Thanks for the letter Jim! Hoping to get on the QM2 soon as I grad college - time will tell. After viewing this thread tonight - I went back to my room to look at my Empress artifacts in their cases and casually flipped through the original copy of the book on it from 1914. It still is a wonder these pieces survived nearly a century for their stories to be told. I'm sure you appreciate yours just as much as I do mine.

Regards,
Eddie Petruskevich
http://westphalia101.tripod.com
 
>>In a way, I'm glad some of the sensuous maidens of the sea did sink. They didn't have to be betrayed by their creators and scrapped-sold to a maniacal grim reaper to die in fear.
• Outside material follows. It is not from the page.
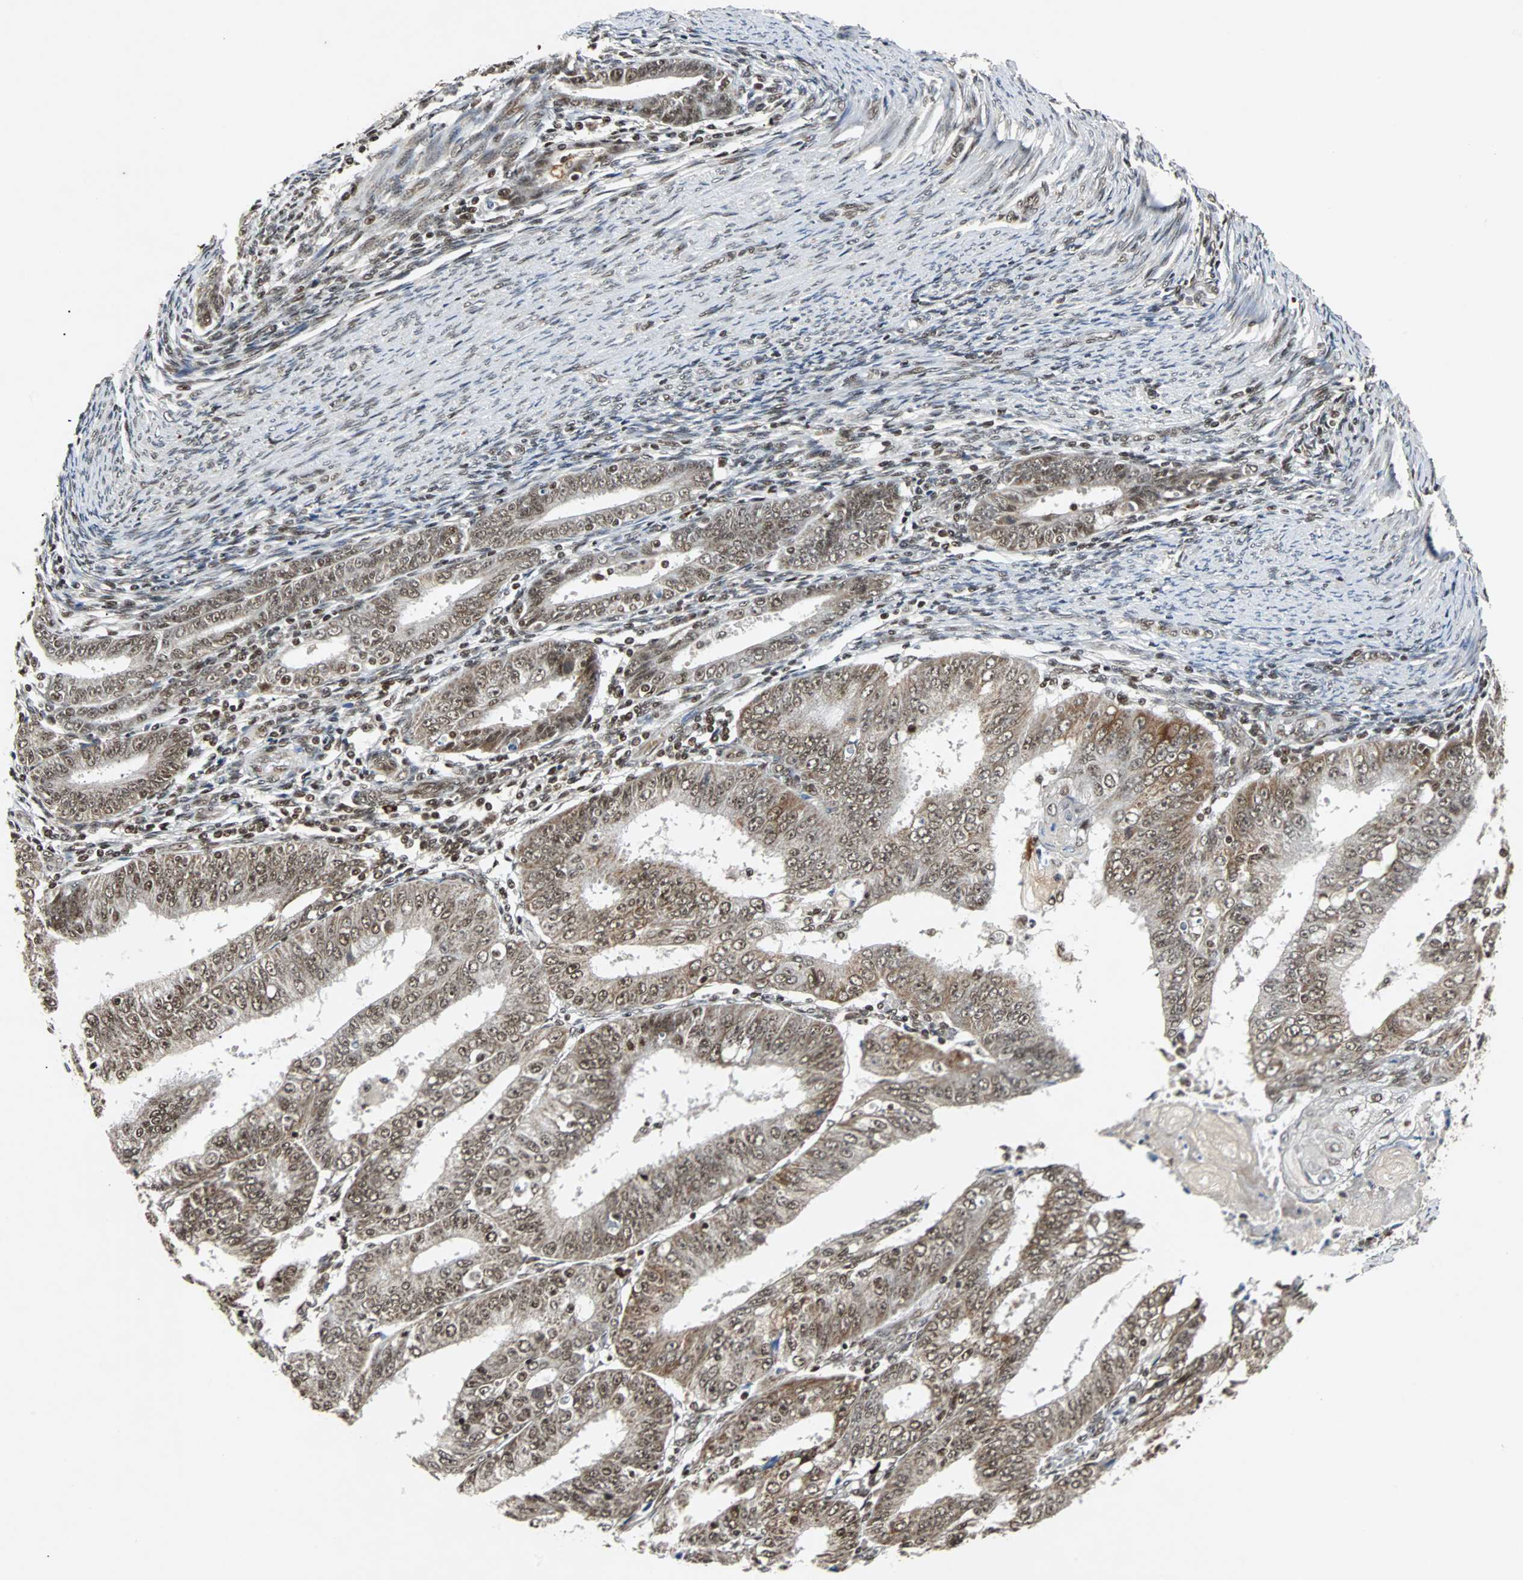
{"staining": {"intensity": "moderate", "quantity": ">75%", "location": "nuclear"}, "tissue": "endometrial cancer", "cell_type": "Tumor cells", "image_type": "cancer", "snomed": [{"axis": "morphology", "description": "Adenocarcinoma, NOS"}, {"axis": "topography", "description": "Endometrium"}], "caption": "This is an image of immunohistochemistry staining of endometrial cancer, which shows moderate staining in the nuclear of tumor cells.", "gene": "TAF5", "patient": {"sex": "female", "age": 42}}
The scrapped ships were murdered.
The Andrea Doria was raped and abandoned to die in the darkness, as was the Empress. The Titanic was just an accident.<<

Say what????

May I ask why any of this is an arguement against salvage/recovery/conservation/preservation?

If anything, I think it undermines your position. Personally, I'd rather not see any ship sink, and I'd rather not see any of the great ones end up in the scrapyard, but it's going to happen. If anything, this reality makes the recovery and preservation of artifacts even more important regardless of how or from where it's made to happen. If those pieces of history are not preserved, then they're lost forever.
 
From the Montreal Gazette:

Negotiations stalled to obtain ship wreckage for museum exhibit

Nearly a century after Canada's deadliest maritime disaster, negotiations between the country's main history museum and a Quebec diver over artifacts from the sunken Empress of Ireland have reached an impasse.